---- 원본 데이터
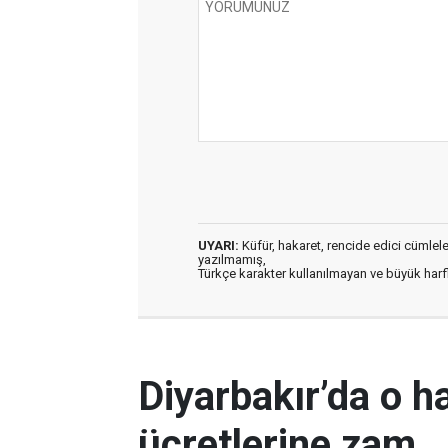
UYARI:
Küfür, hakaret, rencide edici cümleler 
yazılmamış,
Türkçe karakter kullanılmayan ve büyük har
Diyarbakır’da o h
ücretlerine zam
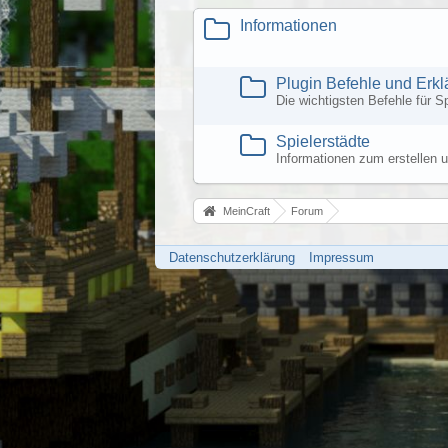
Informationen
Plugin Befehle und Erkl
Die wichtigsten Befehle für Sp
Spielerstädte
Informationen zum erstellen 
MeinCraft
Forum
Datenschutzerklärung
Impressum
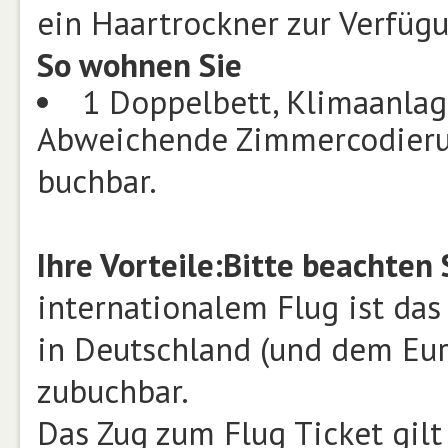
ein Haartrockner zur Verfüg
So wohnen Sie
1 Doppelbett, Klimaanlag
Abweichende Zimmercodierun
buchbar.
Ihre Vorteile:
Bitte beachten 
internationalem Flug ist das
in Deutschland (und dem Eur
zubuchbar.
Das Zug zum Flug Ticket gilt 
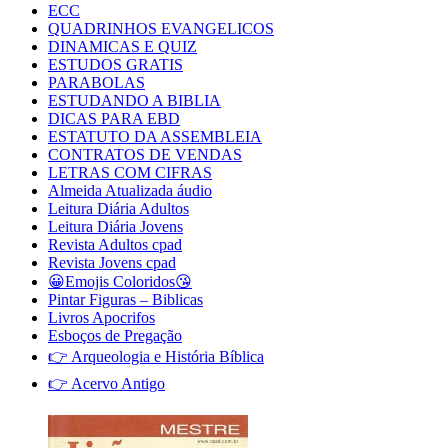
ECC
QUADRINHOS EVANGELICOS
DINAMICAS E QUIZ
ESTUDOS GRATIS
PARABOLAS
ESTUDANDO A BIBLIA
DICAS PARA EBD
ESTATUTO DA ASSEMBLEIA
CONTRATOS DE VENDAS
LETRAS COM CIFRAS
Almeida Atualizada áudio
Leitura Diária Adultos
Leitura Diária Jovens
Revista Adultos cpad
Revista Jovens cpad
😀Emojis Coloridos😘
Pintar Figuras – Biblicas
Livros Apocrifos
Esboços de Pregação
👉 Arqueologia e História Bíblica
👉 Acervo Antigo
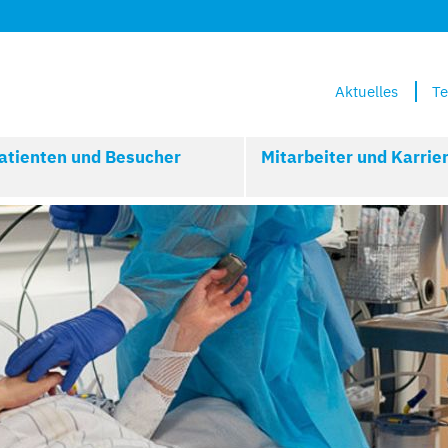
Aktuelles
Te
atienten und Besucher
Mitarbeiter und Karrie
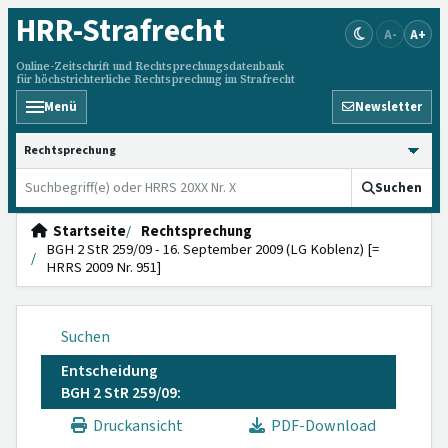
HRR
-Strafrecht
A-
A+
Online-Zeitschrift und Rechtsprechungsdatenbank
für höchstrichterliche Rechtsprechung im Strafrecht
Menü
Newsletter
HRRS durchsuchen
Suchen
Startseite
Rechtsprechung
BGH 2 StR 259/09 - 16. September 2009 (LG Koblenz) [=
HRRS 2009 Nr. 951]
Suchen
Entscheidung
BGH 2 StR 259/09:
Druckansicht
PDF-Download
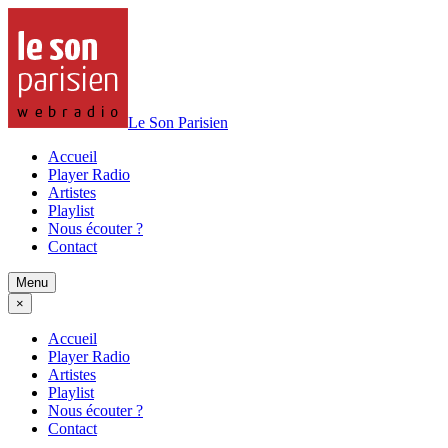
Le Son Parisien
Accueil
Player Radio
Artistes
Playlist
Nous écouter ?
Contact
Menu
×
Accueil
Player Radio
Artistes
Playlist
Nous écouter ?
Contact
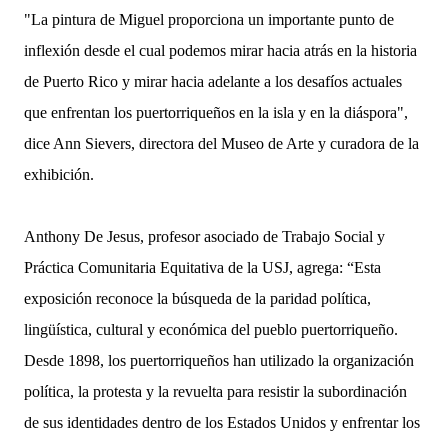
"La pintura de Miguel proporciona un importante punto de
inflexión desde el cual podemos mirar hacia atrás en la historia
de Puerto Rico y mirar hacia adelante a los desafíos actuales
que enfrentan los puertorriqueños en la isla y en la diáspora",
dice Ann Sievers, directora del Museo de Arte y curadora de la
exhibición.
Anthony De Jesus, profesor asociado de Trabajo Social y
Práctica Comunitaria Equitativa de la USJ, agrega: “Esta
exposición reconoce la búsqueda de la paridad política,
lingüística, cultural y económica del pueblo puertorriqueño.
Desde 1898, los puertorriqueños han utilizado la organización
política, la protesta y la revuelta para resistir la subordinación
de sus identidades dentro de los Estados Unidos y enfrentar los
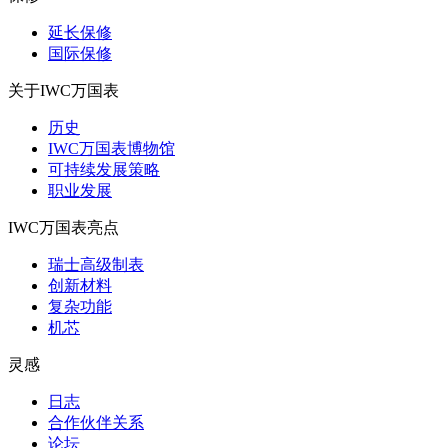
延长保修
国际保修
关于IWC万国表
历史
IWC万国表博物馆
可持续发展策略
职业发展
IWC万国表亮点
瑞士高级制表
创新材料
复杂功能
机芯
灵感
日志
合作伙伴关系
论坛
--------
할 일: 위 데이터의 모든 텍스트 줄을 한 글자도 바꾸지 말고 그대로 베껴 쓰세요. 그림은 답에 넣지 마세요.

문제 풀이:
UYARI:
Küfür, hakaret, rencide edici cümleler 
yazılmamış,
Türkçe karakter kullanılmayan ve büyük har
Diyarbakır’da o h
ücretlerine zam
Informationen
Plugin Befehle und Erkl
Die wichtigsten Befehle für Sp
Spielerstädte
Informationen zum erstellen 
MeinCraft
Forum
Datenschutzerklärung
Impressum
ein Haartrockner zur Verfüg
So wohnen Sie
1 Doppelbett, Klimaanlag
Abweichende Zimmercodierun
buchbar.
Ihre Vorteile:
Bitte beachten 
internationalem Flug ist das
in Deutschland (und dem Eur
zubuchbar.
Das Zug zum Flug Ticket gilt 
ECC
QUADRINHOS EVANGELICOS
DINAMICAS E QUIZ
ESTUDOS GRATIS
PARABOLAS
ESTUDANDO A BIBLIA
DICAS PARA EBD
ESTATUTO DA ASSEMBLEIA
CONTRATOS DE VENDAS
LETRAS COM CIFRAS
Almeida Atualizada áudio
Leitura Diária Adultos
Leitura Diária Jovens
Revista Adultos cpad
Revista Jovens cpad
😀Emojis Coloridos😘
Pintar Figuras – Biblicas
Livros Apocrifos
Esboços de Pregação
👉 Arqueologia e História Bíblica
👉 Acervo Antigo
Aktuelles
Te
atienten und Besucher
Mitarbeiter und Karrie
HRR
-Strafrecht
A-
A+
Online-Zeitschrift und Rechtsprechungsdatenbank
für höchstrichterliche Rechtsprechung im Strafrecht
Menü
Newsletter
HRRS durchsuchen
Suchen
Startseite
Rechtsprechung
BGH 2 StR 259/09 - 16. September 2009 (LG Koblenz) [=
HRRS 2009 Nr. 951]
Suchen
Entscheidung
BGH 2 StR 259/09:
Druckansicht
PDF-Download
Le Son Parisien
Accueil
Player Radio
Artistes
Playlist
Nous écouter ?
Contact
Menu
×
Accueil
Player Radio
Artistes
Playlist
Nous écouter ?
Contact
"La pintura de Miguel proporciona un importante punto de
inflexión desde el cual podemos mirar hacia atrás en la historia
de Puerto Rico y mirar hacia adelante a los desafíos actuales
que enfrentan los puertorriqueños en la isla y en la diáspora",
dice Ann Sievers, directora del Museo de Arte y curadora de la
exhibición.
Anthony De Jesus, profesor asociado de Trabajo Social y
Práctica Comunitaria Equitativa de la USJ, agrega: “Esta
exposición reconoce la búsqueda de la paridad política,
lingüística, cultural y económica del pueblo puertorriqueño.
Desde 1898, los puertorriqueños han utilizado la organización
política, la protesta y la revuelta para resistir la subordinación
de sus identidades dentro de los Estados Unidos y enfrentar los
延长保修
国际保修
关于IWC万国表
历史
IWC万国表博物馆
可持续发展策略
职业发展
IWC万国表亮点
瑞士高级制表
创新材料
复杂功能
机芯
灵感
日志
合作伙伴关系
论坛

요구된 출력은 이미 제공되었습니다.